Difficile de sortir un moment de votre carrière longue de près de dix ans à Montpellier. Mais on imagine que la première Marseillaise avec le maillot bleu restera un moment spécial ?

Je choisis de ne me souvenir que du positif. Les mauvais souvenirs ce sont plutôt les souvenirs qui m'ont donné les challenges dans la vie et m'ont permis de m'adapter et de progresser. Chanter la Marseillaise, c'était un des moments les plus touchants dans ma carrière. À ce moment-là, j'ai fermé le livre de l’Afrique du Sud et je me suis dit: "Je suis vraiment là où je dois être". C'est un moment assez spécial pour moi. Il y a aussi mon premier essai pour le XV de France. Quand je revois la vidéo c’est émouvant. C'était un moment très impactant dans ma vie. Quand j'ai marqué cet essai-là, j'ai crié. C'était plutôt pour moi, pour me dire que j’avais fait les bons choix. C'était un moment franchement parfait.

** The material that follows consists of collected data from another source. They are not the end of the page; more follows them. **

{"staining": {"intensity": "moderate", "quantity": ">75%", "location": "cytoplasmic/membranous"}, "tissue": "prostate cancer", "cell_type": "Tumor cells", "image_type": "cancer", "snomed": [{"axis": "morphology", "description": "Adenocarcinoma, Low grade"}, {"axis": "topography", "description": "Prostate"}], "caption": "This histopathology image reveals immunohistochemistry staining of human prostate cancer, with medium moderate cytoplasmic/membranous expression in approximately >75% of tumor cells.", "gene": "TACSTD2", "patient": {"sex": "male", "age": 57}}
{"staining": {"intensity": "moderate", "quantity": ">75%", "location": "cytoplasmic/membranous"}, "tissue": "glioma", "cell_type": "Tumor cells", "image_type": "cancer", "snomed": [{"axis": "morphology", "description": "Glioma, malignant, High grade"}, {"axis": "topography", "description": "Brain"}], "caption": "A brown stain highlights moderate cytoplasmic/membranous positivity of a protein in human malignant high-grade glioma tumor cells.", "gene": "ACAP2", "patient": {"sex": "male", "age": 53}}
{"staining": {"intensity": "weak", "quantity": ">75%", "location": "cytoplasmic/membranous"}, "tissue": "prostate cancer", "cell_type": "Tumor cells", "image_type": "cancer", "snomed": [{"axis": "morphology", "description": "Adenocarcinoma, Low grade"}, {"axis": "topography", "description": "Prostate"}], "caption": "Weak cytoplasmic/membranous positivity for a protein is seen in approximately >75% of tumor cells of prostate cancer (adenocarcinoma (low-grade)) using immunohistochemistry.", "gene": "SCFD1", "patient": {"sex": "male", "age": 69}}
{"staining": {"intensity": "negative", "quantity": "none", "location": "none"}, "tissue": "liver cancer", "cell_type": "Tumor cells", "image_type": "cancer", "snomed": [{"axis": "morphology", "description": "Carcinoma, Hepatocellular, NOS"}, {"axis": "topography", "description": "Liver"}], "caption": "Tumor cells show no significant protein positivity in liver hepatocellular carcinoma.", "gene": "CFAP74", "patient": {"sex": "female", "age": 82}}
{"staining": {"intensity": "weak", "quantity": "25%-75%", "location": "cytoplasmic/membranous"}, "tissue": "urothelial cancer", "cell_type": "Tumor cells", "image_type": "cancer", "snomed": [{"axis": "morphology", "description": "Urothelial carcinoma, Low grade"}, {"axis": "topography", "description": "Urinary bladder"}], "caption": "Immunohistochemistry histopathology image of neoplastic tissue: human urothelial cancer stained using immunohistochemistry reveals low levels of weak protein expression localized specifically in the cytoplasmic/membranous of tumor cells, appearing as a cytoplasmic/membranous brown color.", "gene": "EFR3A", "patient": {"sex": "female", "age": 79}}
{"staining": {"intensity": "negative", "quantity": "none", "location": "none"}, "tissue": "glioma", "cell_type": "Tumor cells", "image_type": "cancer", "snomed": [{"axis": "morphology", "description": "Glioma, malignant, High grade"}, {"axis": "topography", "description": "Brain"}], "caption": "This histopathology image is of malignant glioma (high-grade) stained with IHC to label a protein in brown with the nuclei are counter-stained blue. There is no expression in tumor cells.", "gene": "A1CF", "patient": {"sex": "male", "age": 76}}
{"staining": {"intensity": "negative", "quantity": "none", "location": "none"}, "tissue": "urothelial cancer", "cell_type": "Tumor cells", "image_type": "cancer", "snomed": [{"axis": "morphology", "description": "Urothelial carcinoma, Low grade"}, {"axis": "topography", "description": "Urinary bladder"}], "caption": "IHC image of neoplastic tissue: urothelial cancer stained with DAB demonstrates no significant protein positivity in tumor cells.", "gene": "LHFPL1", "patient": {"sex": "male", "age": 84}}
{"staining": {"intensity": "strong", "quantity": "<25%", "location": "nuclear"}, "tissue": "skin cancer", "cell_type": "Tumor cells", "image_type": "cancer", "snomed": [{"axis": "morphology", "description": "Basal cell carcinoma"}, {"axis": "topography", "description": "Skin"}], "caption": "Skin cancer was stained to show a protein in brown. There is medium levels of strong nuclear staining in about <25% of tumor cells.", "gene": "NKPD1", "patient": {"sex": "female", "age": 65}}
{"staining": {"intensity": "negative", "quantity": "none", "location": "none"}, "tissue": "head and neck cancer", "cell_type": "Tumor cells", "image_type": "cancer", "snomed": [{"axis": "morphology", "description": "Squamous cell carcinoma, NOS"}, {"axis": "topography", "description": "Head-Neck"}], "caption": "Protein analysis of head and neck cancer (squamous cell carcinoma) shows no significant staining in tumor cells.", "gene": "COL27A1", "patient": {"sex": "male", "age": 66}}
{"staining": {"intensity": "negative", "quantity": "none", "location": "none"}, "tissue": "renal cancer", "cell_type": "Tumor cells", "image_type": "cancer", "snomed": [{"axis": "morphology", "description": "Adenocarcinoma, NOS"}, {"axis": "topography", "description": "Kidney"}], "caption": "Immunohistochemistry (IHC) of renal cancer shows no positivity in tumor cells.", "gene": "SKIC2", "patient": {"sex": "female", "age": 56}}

Et maintenant, c’est quoi la suite pour Paul Willemse ? On a appris que vous entrainiez à Nîmes ?

Je ne voulais pas du tout revenir dans le rugby parce que les deux dernières années de ma carrière, ce n’était pas ça... Donc j'en avais marre un peu, je voulais couper. Mais retrouver le rugby ça m'a beaucoup aidé mentalement dans une période où c'était vraiment compliqué. Retrouver un peu le terrain, ça m'a aidé pour retrouver la confiance, trouver un peu qui je suis. Je suis consultant à Nîmes une fois par semaine. Ça me plaît beaucoup et puis je suis aussi capable de faire une ou deux mêlées (rires). Le matin après j’ai un peu mal aux épaules, ce sont des bonnes douleurs parce que ça fait un moment que je n'ai pas eu de douleurs au corps. On va voir comment ça avance. Il faut démarrer en bas et voir si c'est quelque chose où je suis bien parce que je ne sais même pas si je suis un bon coach. Et après je développe ma marque de complément alimentaire, une marque française

L’avantage de la retraite Paul, c’est que vous n’avez plus besoin de faire attention à votre alimentation…

J’ai bien pris du poids cet été, c’est vrai, j’ai fait beaucoup de barbecues sans penser à la préparation après. J'ai bien profité. Là je suis en train de rebaisser avec un régime un plus strict. Et en décembre, je vais rentrer en Namibie pour passer Noël avec ma famille et profiter d’un deuxième été, ça va être bien. Et il faudra faire un autre régime en janvier...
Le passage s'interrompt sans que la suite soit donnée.